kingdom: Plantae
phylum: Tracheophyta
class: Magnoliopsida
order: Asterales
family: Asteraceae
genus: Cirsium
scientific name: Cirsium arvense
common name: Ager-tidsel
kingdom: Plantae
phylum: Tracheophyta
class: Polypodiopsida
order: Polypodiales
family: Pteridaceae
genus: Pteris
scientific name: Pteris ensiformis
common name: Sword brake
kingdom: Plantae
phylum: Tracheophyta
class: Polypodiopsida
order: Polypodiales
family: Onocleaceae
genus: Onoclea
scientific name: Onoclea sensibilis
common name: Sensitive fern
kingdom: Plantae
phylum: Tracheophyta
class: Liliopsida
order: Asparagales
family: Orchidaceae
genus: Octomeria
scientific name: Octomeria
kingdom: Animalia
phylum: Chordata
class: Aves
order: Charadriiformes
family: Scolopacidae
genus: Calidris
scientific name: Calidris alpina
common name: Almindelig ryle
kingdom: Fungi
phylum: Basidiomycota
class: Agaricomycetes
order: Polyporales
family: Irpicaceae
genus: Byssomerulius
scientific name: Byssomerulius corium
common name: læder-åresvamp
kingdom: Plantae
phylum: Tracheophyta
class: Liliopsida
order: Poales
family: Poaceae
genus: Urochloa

*Problem description*: Can you put the listing above, from its first line through the line containing "scientific name: Onoclea sensibilis" (both included), into a Markdown table with a Row column giving each line's number and a Line column holding the line itself, leaving out any blank lines?

*Solution*:
| Row | Line |
|---|---|
| 1 | kingdom: Plantae |
| 2 | phylum: Tracheophyta |
| 3 | class: Magnoliopsida |
| 4 | order: Asterales |
| 5 | family: Asteraceae |
| 6 | genus: Cirsium |
| 7 | scientific name: Cirsium arvense |
| 8 | common name: Ager-tidsel |
| 9 | kingdom: Plantae |
| 10 | phylum: Tracheophyta |
| 11 | class: Polypodiopsida |
| 12 | order: Polypodiales |
| 13 | family: Pteridaceae |
| 14 | genus: Pteris |
| 15 | scientific name: Pteris ensiformis |
| 16 | common name: Sword brake |
| 17 | kingdom: Plantae |
| 18 | phylum: Tracheophyta |
| 19 | class: Polypodiopsida |
| 20 | order: Polypodiales |
| 21 | family: Onocleaceae |
| 22 | genus: Onoclea |
| 23 | scientific name: Onoclea sensibilis |